| Directions |
A. On the fluorite identification sheet, what kind of fragments does a broken piece of fluorite produce?
B. Reproduce word for word the part of the fluorite identification sheet that begins at "For: Collectors, Lapidary" and stops after "scratches it easily.".

| Page text |
Identification

Fluorite Identification Sheet

The mineral that gave fluorescence its name — and comes in nearly every color imaginable.

For: Collectors, Lapidary Artists

Mohs hardness 4
Streak White
Luster Vitreous
CleavageOctahedral, perfect — produces eight-faced cleavage fragments; distinctive and diagnostic
Crystal habit Cubic, Octahedral, Nodular, Botryoidal, Massive Well-formed cubic or octahedral crystals; also nodular, botryoidal, massive; frequently color-zoned

Fluorite (calcium fluoride) is one of the most coveted collector minerals for good reason: the color variety is extraordinary — purple, blue, green, yellow, pink, colorless, and banded combinations of all of them. Its defining field test is octahedral cleavage: a broken piece naturally produces eight-sided fragments, unique among common minerals. Many specimens glow blue or purple under shortwave UV light, but fluorescence varies so much by locality that a UV lamp alone is not a reliable field ID tool. Hardness 4 means a steel knife scratches it easily.

The mineral that named the glow

Fluorescence is named for fluorite, whose blue-violet response under ultraviolet light was described long before anyone could explain it. Not every fluorite fluoresces — activator impurities do the work — so a dark lamp test is corroboration, never the whole identification. Octahedral cleavage and hardness 4 remain the dependable cues in daylight.

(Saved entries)
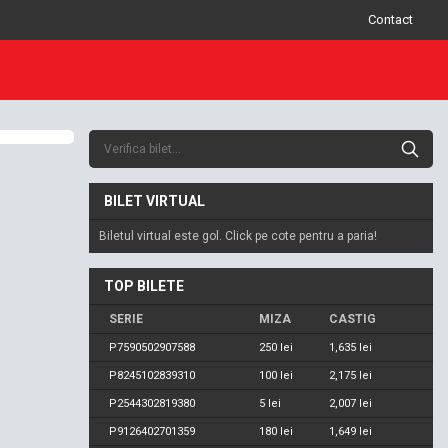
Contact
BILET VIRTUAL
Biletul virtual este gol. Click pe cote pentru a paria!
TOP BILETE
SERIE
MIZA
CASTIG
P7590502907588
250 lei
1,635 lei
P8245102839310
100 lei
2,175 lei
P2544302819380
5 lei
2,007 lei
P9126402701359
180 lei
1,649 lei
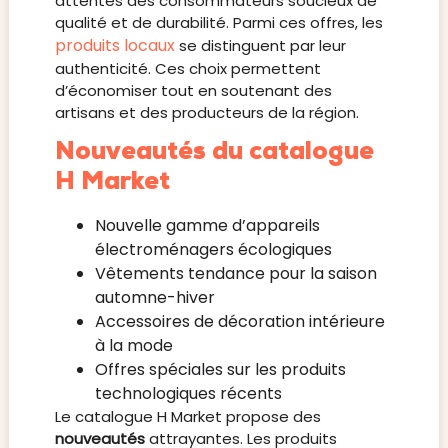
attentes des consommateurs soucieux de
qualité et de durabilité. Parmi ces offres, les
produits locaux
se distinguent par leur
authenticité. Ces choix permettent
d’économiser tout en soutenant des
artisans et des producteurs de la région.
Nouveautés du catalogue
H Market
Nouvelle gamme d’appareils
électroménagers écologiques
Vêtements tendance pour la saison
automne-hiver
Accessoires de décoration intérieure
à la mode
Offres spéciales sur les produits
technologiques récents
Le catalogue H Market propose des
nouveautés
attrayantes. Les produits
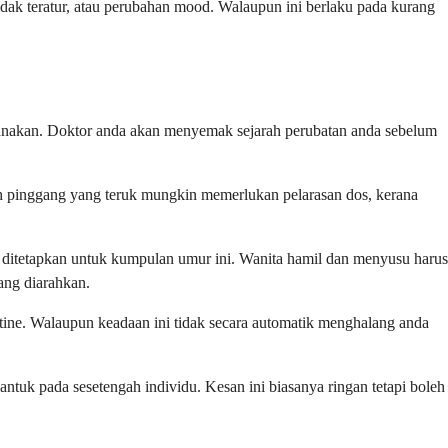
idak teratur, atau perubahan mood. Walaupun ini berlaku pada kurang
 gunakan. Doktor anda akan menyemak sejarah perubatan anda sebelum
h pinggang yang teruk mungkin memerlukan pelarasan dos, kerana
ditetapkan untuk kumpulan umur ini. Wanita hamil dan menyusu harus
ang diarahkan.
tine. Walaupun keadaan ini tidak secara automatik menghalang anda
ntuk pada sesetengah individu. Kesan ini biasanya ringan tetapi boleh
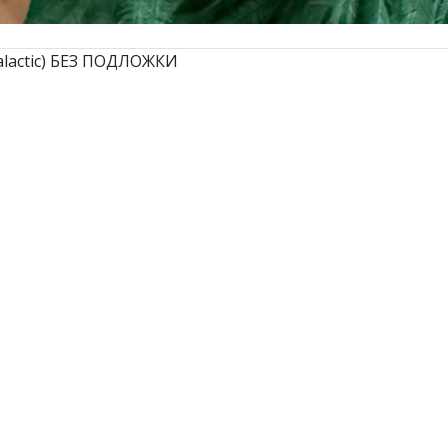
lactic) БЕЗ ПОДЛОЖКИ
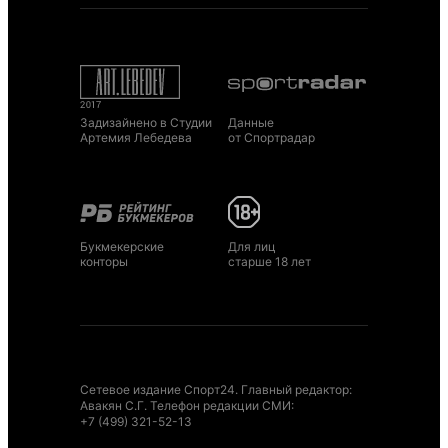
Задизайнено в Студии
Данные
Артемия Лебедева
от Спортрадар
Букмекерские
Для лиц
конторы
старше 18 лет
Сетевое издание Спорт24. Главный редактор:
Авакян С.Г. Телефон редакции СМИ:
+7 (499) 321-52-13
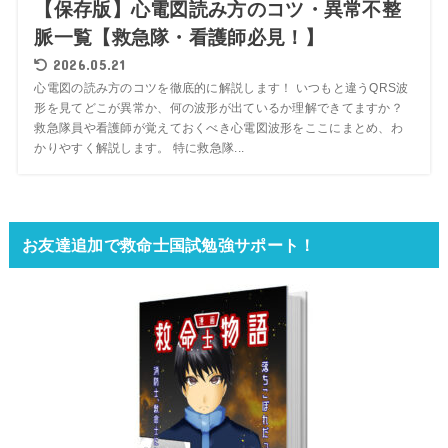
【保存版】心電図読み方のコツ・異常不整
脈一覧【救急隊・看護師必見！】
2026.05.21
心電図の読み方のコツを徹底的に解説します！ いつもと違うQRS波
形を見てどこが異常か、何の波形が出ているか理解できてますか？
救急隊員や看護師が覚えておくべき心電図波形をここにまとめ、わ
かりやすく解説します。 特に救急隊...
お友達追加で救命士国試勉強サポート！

| Results in order |
A. Eight-sided fragments, from its octahedral cleavage.

B.
For: Collectors, Lapidary Artists

Mohs hardness 4
Streak White
Luster Vitreous
CleavageOctahedral, perfect — produces eight-faced cleavage fragments; distinctive and diagnostic
Crystal habit Cubic, Octahedral, Nodular, Botryoidal, Massive Well-formed cubic or octahedral crystals; also nodular, botryoidal, massive; frequently color-zoned

Fluorite (calcium fluoride) is one of the most coveted collector minerals for good reason: the color variety is extraordinary — purple, blue, green, yellow, pink, colorless, and banded combinations of all of them. Its defining field test is octahedral cleavage: a broken piece naturally produces eight-sided fragments, unique among common minerals. Many specimens glow blue or purple under shortwave UV light, but fluorescence varies so much by locality that a UV lamp alone is not a reliable field ID tool. Hardness 4 means a steel knife scratches it easily.